Life rarely goes as planned. What happens when life throws you a curve ball? When we don’t know how everything will work out – or even if it will – what’s the next move?
Fortunately, persevering in the face of adversity and daring to hope for something better is part of who we are. It’s what American revolutionaries – and abolitionists fighting slavery and suffragists demanding the right to vote – dug deep to find, notes McMahon.
A durable hope that what they would do would matter, someday…
Every generation is faced with a future it cannot predict. And every generation must answer the same question: what shall we contribute to the future?
No one who came before you got a neat beginning or a world in perfect condition. No one gets to say, “Please come back when the problems are smaller, the stakes are lower, the facts are clearer, the institutions are healthier, and I have had a little more time to do some personal development and some extra leg days to become the kind of person this moment requires.”
You do not get to choose the world you inherit, but you do get to choose what the world inherits from you. So what will the world inherit from you?
That question feels like a lot of pressure, until you hear her next point.
It’s not your job to fix everything. You can’t do everything, but you shouldn’t let that stop you from doing all you can, where you are, with the resources available to you.
It’s not the big gestures, but the small daily opportunities you don’t let slip away, that can make the most meaningful impact on the world around you.
What the world will inherit from you lies in a million small moments: it’s in the ballots you cast, in the questions you ask, in the people you apologize to, in the power you refuse to abuse. It’s in the people you decline to treat as disposable, and who you choose to lift up instead of putting down.
It happens out of the spotlight in real time.
What will matter most are not the moments where everyone is watching. Instead, it’s the moments you choose to do the next needed thing with no promise of a payoff, with no assurance of success. This is the daily cost of believing something better is possible.
So what can you offer?
The world does not only need your talents and achievements. It needs your character.
The world will inherit what you practice. So practice love and joy and kindness. Practice goodness and faithfulness and gentleness and self-control.
Practice the kind of durable hope that does not look away from what is broken, but also refuses to let brokenness have the final word.
Because someday, someone will live inside the world your choices helped make, even if they never know who you are.
Yes, the world is nuts, and life can feel crazy at times, but McMahon doesn’t let us off the hook.
The fact that you cannot do everything does not release you from the sacred work of doing something. So go build lives that are worthy of the people who helped you get here.
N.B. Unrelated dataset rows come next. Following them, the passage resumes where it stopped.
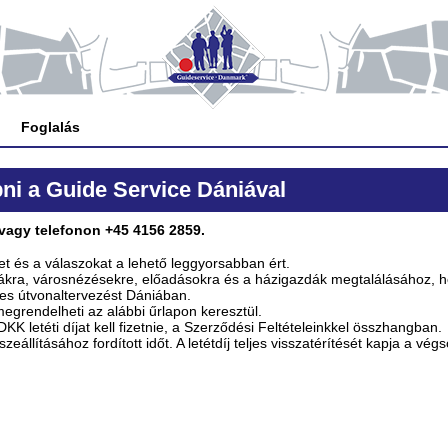
Foglalás
ni a Guide Service Dániával
 vagy telefonon +45 4156 2859.
t és a válaszokat a lehető leggyorsabban ért.
rákra, városnézésekre, előadásokra és a házigazdák megtalálásához, h
tes útvonaltervezést Dániában.
egrendelheti az alábbi űrlapon keresztül.
KK letéti díjat kell fizetnie, a Szerződési Feltételeinkkel összhangban.
zeállításához fordított időt. A letétdíj teljes visszatérítését kapja a vé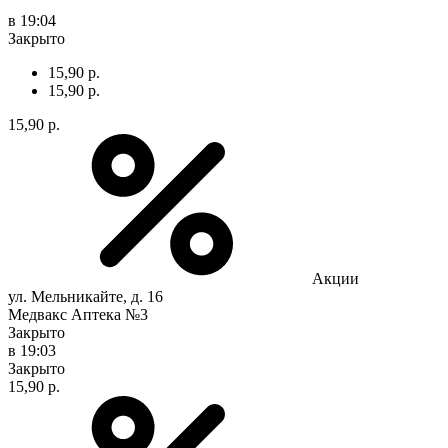
в 19:04
Закрыто
15,90 р.
15,90 р.
15,90 р.
Акции
ул. Мельникайте, д. 16
Медвакс Аптека №3
Закрыто
в 19:03
Закрыто
15,90 р.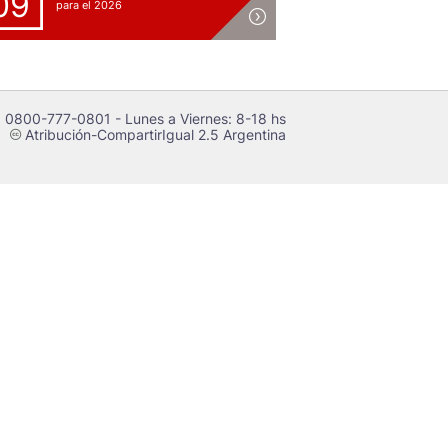
09
para el 2026
 0800-777-0801 - Lunes a Viernes: 8-18 hs
Atribución-CompartirIgual 2.5 Argentina
c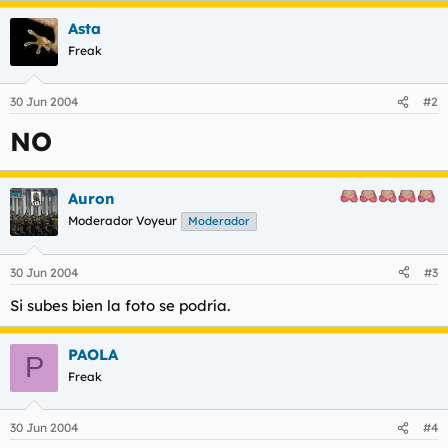
t
o
e
Asta
m
Freak
a
30 Jun 2004
#2
NO
Auron
Moderador Voyeur
Moderador
30 Jun 2004
#3
Si subes bien la foto se podría.
PAOLA
P
Freak
30 Jun 2004
#4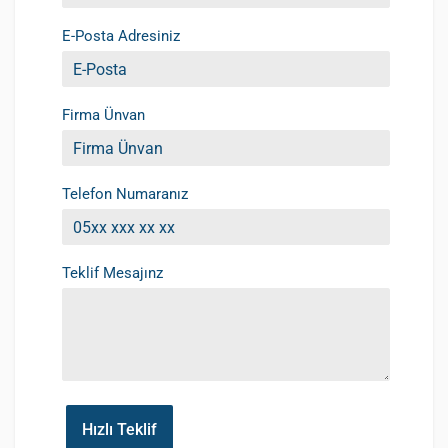
E-Posta Adresiniz
Firma Ünvan
Telefon Numaranız
Teklif Mesajınz
Hızlı Teklif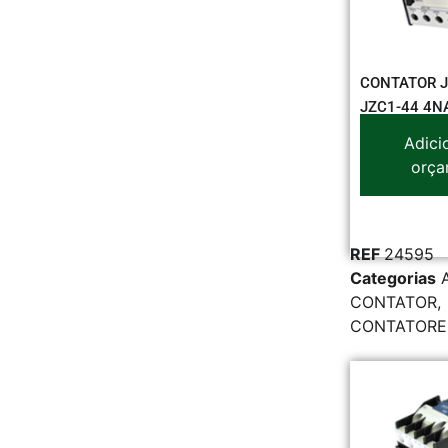
CONTATOR J
JZC1-44 4N
Adici
orça
REF
24595
Categorias
CONTATOR
,
CONTATORE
Go make art. Build companies. Teach children. Heal bodies. Write books. Plant gardens. Run for office. Start families. Start over. Feed people. Make things. Fix things. Ask better questions. Tell fewer lies. Keep your heart open. Keep your mind awake. Keep your hands ready for the work that is yours to do.
Then she really drives it home:
You were given a life in a moment in history that needs witnesses, builders, repairers, truth-tellers, and courageous, upstanding people who know they may never get the assurance of their success. Be one of them.
A broken world is not the same thing as a finished one. And a world you cannot fix alone is not the same thing as a world that does not need you.
Do not reach for easy optimism. Take the hand of a more durable hope.
And go help write what comes next.
No matter when you graduate, know that YOU MATTER! And you get to help write what happens next.
Even when the work is hard, let’s do all we can from wherever we are – one word, one action, one person at a time – to make this world a better place. The future is definitely worth the trouble.
Congratulations to all the graduates! As you continue your journey, may you strive each day to make a positive impact on the people and the world around you!